Write the data out again, matching every line exactly.

------ Supplied data

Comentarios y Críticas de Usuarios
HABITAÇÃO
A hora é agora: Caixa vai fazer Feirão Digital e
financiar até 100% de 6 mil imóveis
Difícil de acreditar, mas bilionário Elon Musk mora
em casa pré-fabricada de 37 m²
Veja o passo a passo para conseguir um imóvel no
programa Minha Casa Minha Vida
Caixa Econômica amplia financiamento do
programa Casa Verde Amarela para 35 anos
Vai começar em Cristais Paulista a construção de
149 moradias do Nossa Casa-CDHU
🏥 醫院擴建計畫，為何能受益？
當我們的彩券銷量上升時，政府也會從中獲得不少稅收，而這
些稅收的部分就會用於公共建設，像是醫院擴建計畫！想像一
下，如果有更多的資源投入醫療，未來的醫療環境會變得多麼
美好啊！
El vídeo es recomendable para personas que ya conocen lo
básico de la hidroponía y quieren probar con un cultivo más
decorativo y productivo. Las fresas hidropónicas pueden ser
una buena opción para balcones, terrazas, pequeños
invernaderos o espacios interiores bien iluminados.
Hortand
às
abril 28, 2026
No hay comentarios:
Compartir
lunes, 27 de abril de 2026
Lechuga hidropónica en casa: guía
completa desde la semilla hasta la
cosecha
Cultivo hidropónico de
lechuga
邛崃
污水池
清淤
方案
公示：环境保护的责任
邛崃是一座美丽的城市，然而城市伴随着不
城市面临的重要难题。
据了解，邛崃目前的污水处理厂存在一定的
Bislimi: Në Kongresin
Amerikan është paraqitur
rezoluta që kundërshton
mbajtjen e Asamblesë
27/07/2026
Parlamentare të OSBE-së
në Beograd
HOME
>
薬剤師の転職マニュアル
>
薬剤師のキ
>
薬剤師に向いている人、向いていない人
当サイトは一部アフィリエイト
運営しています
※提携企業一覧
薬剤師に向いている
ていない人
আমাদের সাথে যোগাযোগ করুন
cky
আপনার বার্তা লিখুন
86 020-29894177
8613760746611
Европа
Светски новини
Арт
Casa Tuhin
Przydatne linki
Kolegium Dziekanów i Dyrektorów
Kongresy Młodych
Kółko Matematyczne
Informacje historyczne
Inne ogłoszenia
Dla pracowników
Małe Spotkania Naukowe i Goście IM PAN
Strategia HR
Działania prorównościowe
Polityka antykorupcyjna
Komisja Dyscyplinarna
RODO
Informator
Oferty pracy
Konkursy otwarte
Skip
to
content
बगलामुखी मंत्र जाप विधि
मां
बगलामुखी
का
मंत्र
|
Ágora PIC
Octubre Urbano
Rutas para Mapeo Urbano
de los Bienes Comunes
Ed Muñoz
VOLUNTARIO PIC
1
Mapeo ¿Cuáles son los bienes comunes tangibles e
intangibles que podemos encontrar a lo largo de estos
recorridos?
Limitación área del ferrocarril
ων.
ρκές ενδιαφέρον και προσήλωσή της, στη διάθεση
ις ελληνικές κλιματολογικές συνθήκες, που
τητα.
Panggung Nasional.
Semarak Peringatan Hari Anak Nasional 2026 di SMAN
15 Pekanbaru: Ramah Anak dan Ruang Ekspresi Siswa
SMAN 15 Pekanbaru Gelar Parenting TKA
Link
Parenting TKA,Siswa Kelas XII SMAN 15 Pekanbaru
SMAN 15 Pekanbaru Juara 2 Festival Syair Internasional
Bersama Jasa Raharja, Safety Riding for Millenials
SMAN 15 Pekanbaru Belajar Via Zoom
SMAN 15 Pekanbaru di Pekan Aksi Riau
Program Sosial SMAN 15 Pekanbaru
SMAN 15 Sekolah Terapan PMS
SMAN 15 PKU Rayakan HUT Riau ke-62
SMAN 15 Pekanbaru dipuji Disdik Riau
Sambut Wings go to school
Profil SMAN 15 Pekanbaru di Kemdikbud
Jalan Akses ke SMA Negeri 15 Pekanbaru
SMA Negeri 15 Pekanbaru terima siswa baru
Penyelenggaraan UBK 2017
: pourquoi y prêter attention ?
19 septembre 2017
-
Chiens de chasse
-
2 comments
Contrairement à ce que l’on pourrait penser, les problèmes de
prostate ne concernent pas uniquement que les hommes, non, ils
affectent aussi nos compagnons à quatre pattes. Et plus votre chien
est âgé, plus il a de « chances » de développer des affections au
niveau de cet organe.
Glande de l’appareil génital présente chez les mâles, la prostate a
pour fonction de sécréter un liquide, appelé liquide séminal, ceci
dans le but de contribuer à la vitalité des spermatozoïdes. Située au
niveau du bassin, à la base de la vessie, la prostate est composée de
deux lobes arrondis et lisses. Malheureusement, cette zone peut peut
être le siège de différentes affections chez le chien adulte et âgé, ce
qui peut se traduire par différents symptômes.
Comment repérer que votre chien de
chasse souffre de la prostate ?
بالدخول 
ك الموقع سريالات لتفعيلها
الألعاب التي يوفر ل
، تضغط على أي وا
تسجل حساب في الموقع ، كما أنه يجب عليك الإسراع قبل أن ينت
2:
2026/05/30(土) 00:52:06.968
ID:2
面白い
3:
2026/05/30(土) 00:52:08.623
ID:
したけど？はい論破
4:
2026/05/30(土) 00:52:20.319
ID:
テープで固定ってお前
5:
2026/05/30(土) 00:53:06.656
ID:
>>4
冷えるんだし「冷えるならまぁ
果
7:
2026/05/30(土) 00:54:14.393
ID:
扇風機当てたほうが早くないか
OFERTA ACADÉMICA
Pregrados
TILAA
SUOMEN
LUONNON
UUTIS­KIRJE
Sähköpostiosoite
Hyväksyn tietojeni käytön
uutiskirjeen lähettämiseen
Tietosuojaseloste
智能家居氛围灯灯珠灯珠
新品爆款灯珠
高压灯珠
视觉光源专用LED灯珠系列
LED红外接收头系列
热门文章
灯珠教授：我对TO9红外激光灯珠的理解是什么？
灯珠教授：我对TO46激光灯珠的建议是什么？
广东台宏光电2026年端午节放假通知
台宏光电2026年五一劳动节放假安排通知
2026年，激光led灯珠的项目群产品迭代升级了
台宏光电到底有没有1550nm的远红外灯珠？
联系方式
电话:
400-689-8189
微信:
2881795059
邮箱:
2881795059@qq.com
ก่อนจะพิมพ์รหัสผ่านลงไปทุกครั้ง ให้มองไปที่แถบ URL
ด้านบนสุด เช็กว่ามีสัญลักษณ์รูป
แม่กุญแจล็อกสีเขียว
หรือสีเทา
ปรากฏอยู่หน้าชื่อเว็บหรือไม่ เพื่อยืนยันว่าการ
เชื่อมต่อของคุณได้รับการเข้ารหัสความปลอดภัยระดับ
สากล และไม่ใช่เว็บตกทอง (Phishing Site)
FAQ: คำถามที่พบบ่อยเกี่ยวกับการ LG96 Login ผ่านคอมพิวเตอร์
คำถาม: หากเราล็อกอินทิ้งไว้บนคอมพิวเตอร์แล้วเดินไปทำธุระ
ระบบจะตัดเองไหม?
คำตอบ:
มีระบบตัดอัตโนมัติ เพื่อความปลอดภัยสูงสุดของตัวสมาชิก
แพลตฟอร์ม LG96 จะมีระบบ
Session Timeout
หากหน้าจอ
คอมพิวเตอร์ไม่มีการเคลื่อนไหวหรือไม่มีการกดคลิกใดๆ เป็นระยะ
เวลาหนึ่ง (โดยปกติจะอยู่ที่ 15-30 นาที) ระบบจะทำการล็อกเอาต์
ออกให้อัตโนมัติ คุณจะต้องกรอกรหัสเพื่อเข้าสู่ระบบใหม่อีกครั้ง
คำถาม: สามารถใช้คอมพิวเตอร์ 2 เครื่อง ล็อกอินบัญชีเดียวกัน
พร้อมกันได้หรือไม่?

------------

Your response:
Comentarios y Críticas de Usuarios
HABITAÇÃO
A hora é agora: Caixa vai fazer Feirão Digital e
financiar até 100% de 6 mil imóveis
Difícil de acreditar, mas bilionário Elon Musk mora
em casa pré-fabricada de 37 m²
Veja o passo a passo para conseguir um imóvel no
programa Minha Casa Minha Vida
Caixa Econômica amplia financiamento do
programa Casa Verde Amarela para 35 anos
Vai começar em Cristais Paulista a construção de
149 moradias do Nossa Casa-CDHU
🏥 醫院擴建計畫，為何能受益？
當我們的彩券銷量上升時，政府也會從中獲得不少稅收，而這
些稅收的部分就會用於公共建設，像是醫院擴建計畫！想像一
下，如果有更多的資源投入醫療，未來的醫療環境會變得多麼
美好啊！
El vídeo es recomendable para personas que ya conocen lo
básico de la hidroponía y quieren probar con un cultivo más
decorativo y productivo. Las fresas hidropónicas pueden ser
una buena opción para balcones, terrazas, pequeños
invernaderos o espacios interiores bien iluminados.
Hortand
às
abril 28, 2026
No hay comentarios:
Compartir
lunes, 27 de abril de 2026
Lechuga hidropónica en casa: guía
completa desde la semilla hasta la
cosecha
Cultivo hidropónico de
lechuga
邛崃
污水池
清淤
方案
公示：环境保护的责任
邛崃是一座美丽的城市，然而城市伴随着不
城市面临的重要难题。
据了解，邛崃目前的污水处理厂存在一定的
Bislimi: Në Kongresin
Amerikan është paraqitur
rezoluta që kundërshton
mbajtjen e Asamblesë
27/07/2026
Parlamentare të OSBE-së
në Beograd
HOME
>
薬剤師の転職マニュアル
>
薬剤師のキ
>
薬剤師に向いている人、向いていない人
当サイトは一部アフィリエイト
運営しています
※提携企業一覧
薬剤師に向いている
ていない人
আমাদের সাথে যোগাযোগ করুন
cky
আপনার বার্তা লিখুন
86 020-29894177
8613760746611
Европа
Светски новини
Арт
Casa Tuhin
Przydatne linki
Kolegium Dziekanów i Dyrektorów
Kongresy Młodych
Kółko Matematyczne
Informacje historyczne
Inne ogłoszenia
Dla pracowników
Małe Spotkania Naukowe i Goście IM PAN
Strategia HR
Działania prorównościowe
Polityka antykorupcyjna
Komisja Dyscyplinarna
RODO
Informator
Oferty pracy
Konkursy otwarte
Skip
to
content
बगलामुखी मंत्र जाप विधि
मां
बगलामुखी
का
मंत्र
|
Ágora PIC
Octubre Urbano
Rutas para Mapeo Urbano
de los Bienes Comunes
Ed Muñoz
VOLUNTARIO PIC
1
Mapeo ¿Cuáles son los bienes comunes tangibles e
intangibles que podemos encontrar a lo largo de estos
recorridos?
Limitación área del ferrocarril
ων.
ρκές ενδιαφέρον και προσήλωσή της, στη διάθεση
ις ελληνικές κλιματολογικές συνθήκες, που
τητα.
Panggung Nasional.
Semarak Peringatan Hari Anak Nasional 2026 di SMAN
15 Pekanbaru: Ramah Anak dan Ruang Ekspresi Siswa
SMAN 15 Pekanbaru Gelar Parenting TKA
Link
Parenting TKA,Siswa Kelas XII SMAN 15 Pekanbaru
SMAN 15 Pekanbaru Juara 2 Festival Syair Internasional
Bersama Jasa Raharja, Safety Riding for Millenials
SMAN 15 Pekanbaru Belajar Via Zoom
SMAN 15 Pekanbaru di Pekan Aksi Riau
Program Sosial SMAN 15 Pekanbaru
SMAN 15 Sekolah Terapan PMS
SMAN 15 PKU Rayakan HUT Riau ke-62
SMAN 15 Pekanbaru dipuji Disdik Riau
Sambut Wings go to school
Profil SMAN 15 Pekanbaru di Kemdikbud
Jalan Akses ke SMA Negeri 15 Pekanbaru
SMA Negeri 15 Pekanbaru terima siswa baru
Penyelenggaraan UBK 2017
: pourquoi y prêter attention ?
19 septembre 2017
-
Chiens de chasse
-
2 comments
Contrairement à ce que l’on pourrait penser, les problèmes de
prostate ne concernent pas uniquement que les hommes, non, ils
affectent aussi nos compagnons à quatre pattes. Et plus votre chien
est âgé, plus il a de « chances » de développer des affections au
niveau de cet organe.
Glande de l’appareil génital présente chez les mâles, la prostate a
pour fonction de sécréter un liquide, appelé liquide séminal, ceci
dans le but de contribuer à la vitalité des spermatozoïdes. Située au
niveau du bassin, à la base de la vessie, la prostate est composée de
deux lobes arrondis et lisses. Malheureusement, cette zone peut peut
être le siège de différentes affections chez le chien adulte et âgé, ce
qui peut se traduire par différents symptômes.
Comment repérer que votre chien de
chasse souffre de la prostate ?
بالدخول 
ك الموقع سريالات لتفعيلها
الألعاب التي يوفر ل
، تضغط على أي وا
تسجل حساب في الموقع ، كما أنه يجب عليك الإسراع قبل أن ينت
2:
2026/05/30(土) 00:52:06.968
ID:2
面白い
3:
2026/05/30(土) 00:52:08.623
ID:
したけど？はい論破
4:
2026/05/30(土) 00:52:20.319
ID:
テープで固定ってお前
5:
2026/05/30(土) 00:53:06.656
ID:
>>4
冷えるんだし「冷えるならまぁ
果
7:
2026/05/30(土) 00:54:14.393
ID:
扇風機当てたほうが早くないか
OFERTA ACADÉMICA
Pregrados
TILAA
SUOMEN
LUONNON
UUTIS­KIRJE
Sähköpostiosoite
Hyväksyn tietojeni käytön
uutiskirjeen lähettämiseen
Tietosuojaseloste
智能家居氛围灯灯珠灯珠
新品爆款灯珠
高压灯珠
视觉光源专用LED灯珠系列
LED红外接收头系列
热门文章
灯珠教授：我对TO9红外激光灯珠的理解是什么？
灯珠教授：我对TO46激光灯珠的建议是什么？
广东台宏光电2026年端午节放假通知
台宏光电2026年五一劳动节放假安排通知
2026年，激光led灯珠的项目群产品迭代升级了
台宏光电到底有没有1550nm的远红外灯珠？
联系方式
电话:
400-689-8189
微信:
2881795059
邮箱:
2881795059@qq.com
ก่อนจะพิมพ์รหัสผ่านลงไปทุกครั้ง ให้มองไปที่แถบ URL
ด้านบนสุด เช็กว่ามีสัญลักษณ์รูป
แม่กุญแจล็อกสีเขียว
หรือสีเทา
ปรากฏอยู่หน้าชื่อเว็บหรือไม่ เพื่อยืนยันว่าการ
เชื่อมต่อของคุณได้รับการเข้ารหัสความปลอดภัยระดับ
สากล และไม่ใช่เว็บตกทอง (Phishing Site)
FAQ: คำถามที่พบบ่อยเกี่ยวกับการ LG96 Login ผ่านคอมพิวเตอร์
คำถาม: หากเราล็อกอินทิ้งไว้บนคอมพิวเตอร์แล้วเดินไปทำธุระ
ระบบจะตัดเองไหม?
คำตอบ:
มีระบบตัดอัตโนมัติ เพื่อความปลอดภัยสูงสุดของตัวสมาชิก
แพลตฟอร์ม LG96 จะมีระบบ
Session Timeout
หากหน้าจอ
คอมพิวเตอร์ไม่มีการเคลื่อนไหวหรือไม่มีการกดคลิกใดๆ เป็นระยะ
เวลาหนึ่ง (โดยปกติจะอยู่ที่ 15-30 นาที) ระบบจะทำการล็อกเอาต์
ออกให้อัตโนมัติ คุณจะต้องกรอกรหัสเพื่อเข้าสู่ระบบใหม่อีกครั้ง
คำถาม: สามารถใช้คอมพิวเตอร์ 2 เครื่อง ล็อกอินบัญชีเดียวกัน
พร้อมกันได้หรือไม่?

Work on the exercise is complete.